The Tel Dan Stele, a 9th century BCE stone monument fragment, containing the earliest mention of the royal House of David outside of the Hebrew Bible, will be on view at the Jewish Museum for a limited time. On loan from The Israel Museum, Jerusalem, the stone slab's inscription lends archaeological evidence to the existence of the Biblical King David as a historical figure, in parallel with the narrative of the Bible.
Discovered in northern Israel in the early 1990s, the Stele-an archaeological term for an upright monument used in ancient cultures to commemorate a person, place, or event-was once part of an inscription on a basalt victory Stele commemorating the military victories of King Hazael of Aram (a region in present-day Syria) between c. 842 and 806 BCE. Although Hazael’s name is not cited in the inscription, scholars believe him to be its author.

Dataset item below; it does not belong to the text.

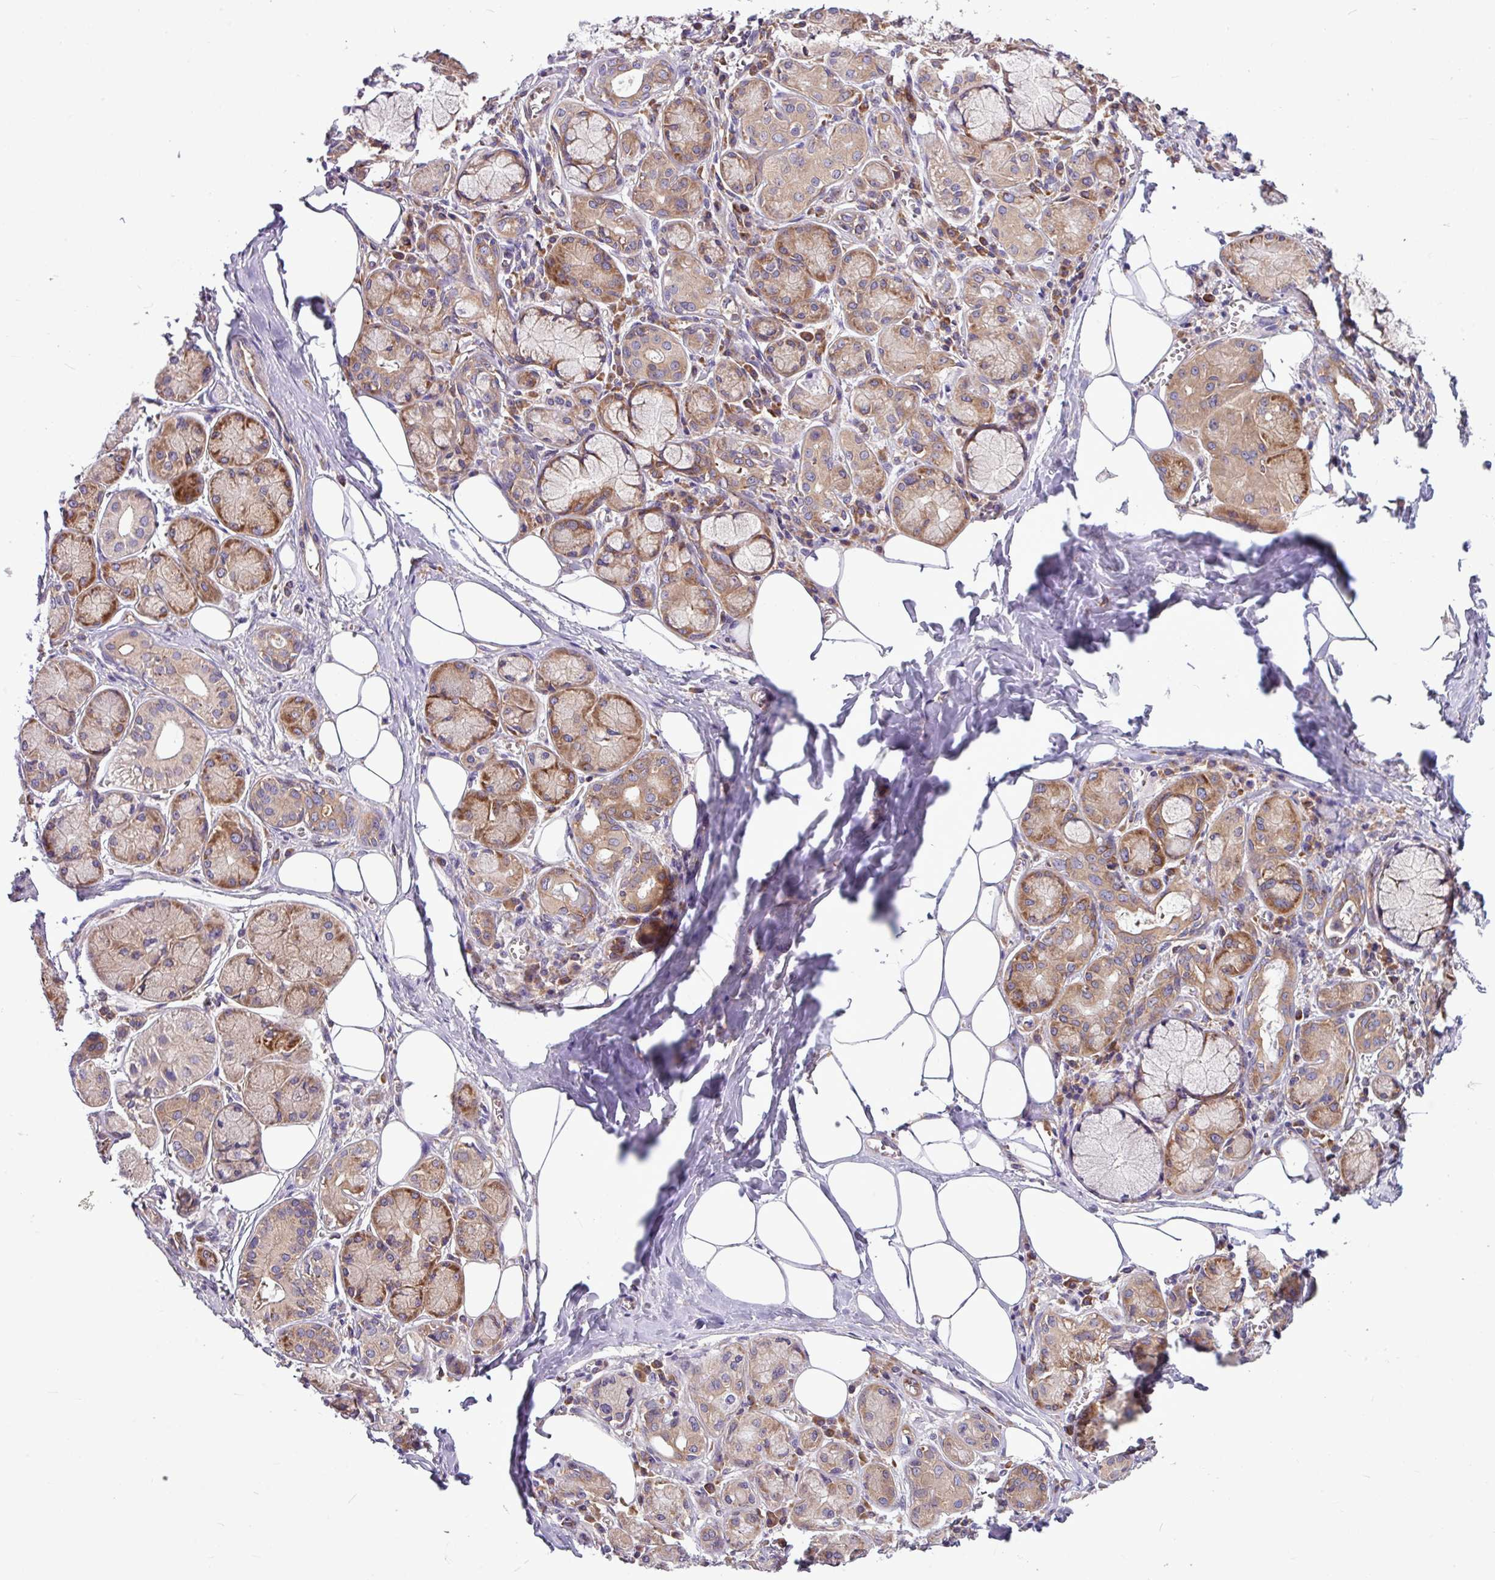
{"staining": {"intensity": "moderate", "quantity": ">75%", "location": "cytoplasmic/membranous"}, "tissue": "salivary gland", "cell_type": "Glandular cells", "image_type": "normal", "snomed": [{"axis": "morphology", "description": "Normal tissue, NOS"}, {"axis": "topography", "description": "Salivary gland"}], "caption": "Protein staining demonstrates moderate cytoplasmic/membranous staining in approximately >75% of glandular cells in normal salivary gland.", "gene": "MROH2A", "patient": {"sex": "male", "age": 74}}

In the inscription, the Aramaic king boasts that he defeated King Jehoram of Israel and King Ahaziahu of Judah, a reference to Israel’s two kingdoms at the time, Israel in the north and Judah in the south, the latter also commonly known as the House of David. The engraved inscription’s mention of a “king of the House of David,” is a direct reference to ancient Israel’s monarch and his royal dynasty, corresponding with the Bible’s historical narrative.
The first fragment comprising the Stele was unearthed in July 1993, during excavations of an ancient stone wall in Tel Dan, Israel. The following year, two additional fragments were discovered at the same site and linked to the original fragment.
Building on the archaeological evidence of King David’s reign in Israel, the Tel Dan Stele will be exhibited alongside five late 8th century BCE handles stamped with royal seals, once part of large clay storage jars, from the Jewish Museum’s archaeology collection. The seals on these fragments are inscribed “[Belonging] to the king” in ancient Hebrew, attesting to the existence of kingship in ancient Israel. The jars were likely part of a royal provisioning system. Three of the jar handles cite the city of Hebron in their royal seal impressions, and two mention the city of Socoh in the ancient kingdom of Judah.
The Tel Dan Stele is presented within Engaging with History: Works from the Collection, a selection of rarely exhibited objects from the Museum’s holdings of over 30,000 works including new acquisitions by Carrie Mae Weens, William Kentridge, and others on view for the first time in dialogue with Museum treasures reflecting millenia of global Jewish culture.